American diplomat (born 1964)

Brooke D. Anderson (born 1964) is an American diplomat who served as a Deputy U.S. ambassador at the United Nations, as Chief of Staff and Counselor for the White House National Security Council, and as Senior Advisor to the Secretary of State and the Under Secretary for Political Affairs on the Iran Nuclear Negotiations. She has served as a trusted advisor to U.S. presidents, Cabinet Secretaries, members of Congress, presidential candidates, philanthropists and business leaders.

==Education==
Anderson is a graduate of Sarah Lawrence College and spent a year studying abroad at Sciences Po in Paris, France. In 2014, she was awarded an honorary doctorate in letters from Montana State University.

==Career==

In 2008 and 2009, she was the Chief National Security Spokesperson and Policy Advisor for the Obama–Biden transition team.

===United Nations===
In March 2009, she became Susan Rice's chief of staff at the UN, and in April 2010 she was promoted to become one of Rice's deputies and the U.S.'s alternate ambassador to the UN when Rice is absent. At the UN, she focused on issues involving UN peacekeeping and nuclear nonproliferation.

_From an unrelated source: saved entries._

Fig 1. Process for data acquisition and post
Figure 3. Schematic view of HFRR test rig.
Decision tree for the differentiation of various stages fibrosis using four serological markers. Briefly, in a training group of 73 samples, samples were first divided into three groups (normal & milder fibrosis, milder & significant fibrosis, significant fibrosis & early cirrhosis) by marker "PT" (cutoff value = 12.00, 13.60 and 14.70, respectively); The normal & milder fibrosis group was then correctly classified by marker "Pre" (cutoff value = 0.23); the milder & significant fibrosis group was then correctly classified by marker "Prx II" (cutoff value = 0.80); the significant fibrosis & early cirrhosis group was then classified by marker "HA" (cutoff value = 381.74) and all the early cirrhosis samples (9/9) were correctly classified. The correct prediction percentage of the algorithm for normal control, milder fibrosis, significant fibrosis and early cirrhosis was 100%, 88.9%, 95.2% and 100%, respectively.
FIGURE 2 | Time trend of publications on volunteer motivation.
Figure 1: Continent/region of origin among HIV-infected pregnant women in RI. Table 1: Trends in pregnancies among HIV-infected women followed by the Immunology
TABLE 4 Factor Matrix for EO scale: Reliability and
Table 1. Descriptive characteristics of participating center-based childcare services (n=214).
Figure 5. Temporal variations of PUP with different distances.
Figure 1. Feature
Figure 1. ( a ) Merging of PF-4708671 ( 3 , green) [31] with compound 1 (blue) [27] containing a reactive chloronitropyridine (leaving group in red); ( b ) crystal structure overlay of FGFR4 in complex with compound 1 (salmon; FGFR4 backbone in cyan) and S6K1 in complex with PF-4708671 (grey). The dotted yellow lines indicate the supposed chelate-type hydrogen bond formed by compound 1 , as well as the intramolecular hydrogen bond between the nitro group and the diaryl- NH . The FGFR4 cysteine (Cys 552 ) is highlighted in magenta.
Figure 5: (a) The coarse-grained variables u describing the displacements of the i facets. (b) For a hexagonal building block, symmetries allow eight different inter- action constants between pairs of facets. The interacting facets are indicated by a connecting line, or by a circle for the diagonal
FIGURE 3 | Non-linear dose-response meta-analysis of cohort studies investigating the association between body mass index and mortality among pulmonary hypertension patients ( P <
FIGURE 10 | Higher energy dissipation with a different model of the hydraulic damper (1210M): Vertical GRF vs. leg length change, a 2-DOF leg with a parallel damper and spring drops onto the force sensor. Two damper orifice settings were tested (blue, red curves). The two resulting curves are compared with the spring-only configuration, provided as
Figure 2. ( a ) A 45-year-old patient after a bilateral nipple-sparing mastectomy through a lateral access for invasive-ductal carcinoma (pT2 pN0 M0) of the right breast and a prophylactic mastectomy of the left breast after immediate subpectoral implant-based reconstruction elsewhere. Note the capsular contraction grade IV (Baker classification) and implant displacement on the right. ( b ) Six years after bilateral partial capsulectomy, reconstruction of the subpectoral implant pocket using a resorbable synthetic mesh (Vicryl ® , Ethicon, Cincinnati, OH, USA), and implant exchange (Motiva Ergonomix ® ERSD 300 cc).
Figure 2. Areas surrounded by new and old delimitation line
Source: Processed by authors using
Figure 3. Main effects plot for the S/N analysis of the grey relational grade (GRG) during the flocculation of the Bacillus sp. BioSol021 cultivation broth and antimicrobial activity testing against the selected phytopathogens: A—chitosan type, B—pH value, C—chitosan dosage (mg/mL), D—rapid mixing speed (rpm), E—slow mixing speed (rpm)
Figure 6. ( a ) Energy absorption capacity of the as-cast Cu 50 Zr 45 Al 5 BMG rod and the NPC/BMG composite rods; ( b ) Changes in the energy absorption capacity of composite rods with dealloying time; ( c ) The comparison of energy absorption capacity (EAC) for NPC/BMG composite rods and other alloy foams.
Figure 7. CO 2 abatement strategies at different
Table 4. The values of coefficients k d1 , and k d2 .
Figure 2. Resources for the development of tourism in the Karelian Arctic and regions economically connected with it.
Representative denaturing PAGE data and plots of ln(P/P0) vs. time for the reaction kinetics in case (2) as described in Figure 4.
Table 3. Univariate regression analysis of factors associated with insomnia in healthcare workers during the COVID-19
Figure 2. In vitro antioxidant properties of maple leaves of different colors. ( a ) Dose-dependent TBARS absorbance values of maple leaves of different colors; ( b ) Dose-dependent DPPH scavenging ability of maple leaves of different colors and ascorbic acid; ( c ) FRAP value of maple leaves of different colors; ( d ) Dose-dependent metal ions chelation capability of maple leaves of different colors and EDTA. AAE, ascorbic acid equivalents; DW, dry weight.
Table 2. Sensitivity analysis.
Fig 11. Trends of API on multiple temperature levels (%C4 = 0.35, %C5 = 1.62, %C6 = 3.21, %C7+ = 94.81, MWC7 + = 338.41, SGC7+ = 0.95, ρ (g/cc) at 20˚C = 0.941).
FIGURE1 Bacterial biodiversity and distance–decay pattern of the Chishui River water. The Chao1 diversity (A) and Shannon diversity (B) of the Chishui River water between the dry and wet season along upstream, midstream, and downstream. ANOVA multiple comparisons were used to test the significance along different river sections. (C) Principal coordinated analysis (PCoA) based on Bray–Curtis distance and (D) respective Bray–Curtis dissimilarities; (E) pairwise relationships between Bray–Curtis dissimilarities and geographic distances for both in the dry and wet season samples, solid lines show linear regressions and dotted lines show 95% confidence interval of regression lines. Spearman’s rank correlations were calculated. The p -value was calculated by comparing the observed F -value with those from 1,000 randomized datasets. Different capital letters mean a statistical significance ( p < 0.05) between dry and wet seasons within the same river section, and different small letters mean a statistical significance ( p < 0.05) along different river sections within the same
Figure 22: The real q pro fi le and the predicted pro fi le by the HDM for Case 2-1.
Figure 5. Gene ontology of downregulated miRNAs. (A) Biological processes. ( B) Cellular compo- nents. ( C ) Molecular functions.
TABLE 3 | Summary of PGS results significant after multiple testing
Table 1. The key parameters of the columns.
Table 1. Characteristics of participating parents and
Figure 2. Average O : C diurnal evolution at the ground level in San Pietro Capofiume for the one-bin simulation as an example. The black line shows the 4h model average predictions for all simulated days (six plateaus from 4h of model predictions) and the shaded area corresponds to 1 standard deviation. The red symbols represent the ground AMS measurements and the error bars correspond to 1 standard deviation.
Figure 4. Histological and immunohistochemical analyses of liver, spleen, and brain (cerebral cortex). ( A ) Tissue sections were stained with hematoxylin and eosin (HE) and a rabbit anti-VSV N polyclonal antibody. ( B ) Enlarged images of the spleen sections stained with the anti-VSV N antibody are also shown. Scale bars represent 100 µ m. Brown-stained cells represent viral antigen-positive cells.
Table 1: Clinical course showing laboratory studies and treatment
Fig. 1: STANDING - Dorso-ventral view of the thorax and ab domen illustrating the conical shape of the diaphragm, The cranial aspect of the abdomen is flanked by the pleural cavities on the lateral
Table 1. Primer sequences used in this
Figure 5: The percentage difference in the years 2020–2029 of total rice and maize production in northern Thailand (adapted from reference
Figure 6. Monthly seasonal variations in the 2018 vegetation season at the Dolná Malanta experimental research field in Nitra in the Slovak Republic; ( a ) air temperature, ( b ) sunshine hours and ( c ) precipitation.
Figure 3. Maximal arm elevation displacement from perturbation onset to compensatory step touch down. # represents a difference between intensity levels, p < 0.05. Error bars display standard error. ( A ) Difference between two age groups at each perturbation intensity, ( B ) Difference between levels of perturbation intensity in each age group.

For a week in December 2010, Anderson served as the President of the United Nations Security Council while Rice was absent from the UN.

White House National Security Council

On Thursday, December 16, 2010, the White House Office of the Press Secretary announced that Anderson had been appointed by President Barack Obama to serve as the Chief of Staff and Counselor to the National Security Staff at the White House beginning on January 12, 2011. Ambassador Anderson served in this position until March 2012, dealing with challenges including nuclear weapons issues, the conflict between Sudan and South Sudan, and the political transition in Egypt. Upon her departure, President Barack Obama said of her, "I have been deeply appreciative of Brooke Anderson’s service dating back to 2007," and that Anderson had "been a close, trusted and valued advisor for many years."

On July 23, 2015, President Barack Obama appointed Ambassador Anderson as a member of the President's Intelligence Advisory Board where she served until January 2017. She also served as a member of the Department of State's International Security Advisory Board from December 2014 - January 2017.

===Iran nuclear negotiations===

On February 19, 2014, The New York Times reported that Anderson had joined the U.S. negotiation team as a senior advisor to the Secretary of State and the Under Secretary for Political Affairs on the Iran nuclear negotiations. In a background briefing call the following month, a senior administration official announced that Anderson would be permanently based in Brussels, Belgium, and attend both the experts and political directions meetings as well as support the European Union. On June 15, 2014, the United States Department of State announced that Anderson would travel to Vienna, Austria. as part of the U.S. delegation to the comprehensive nuclear negotiations of the P5+1 political directors with Iran. Following the meeting among P5+1 political directors in June 2014, the department announced that Anderson would travel to Geneva, Switzerland, as a U.S. delegate for consultations with Iran on September 4–5, 2014 in the context of the P5+1 nuclear negotiations.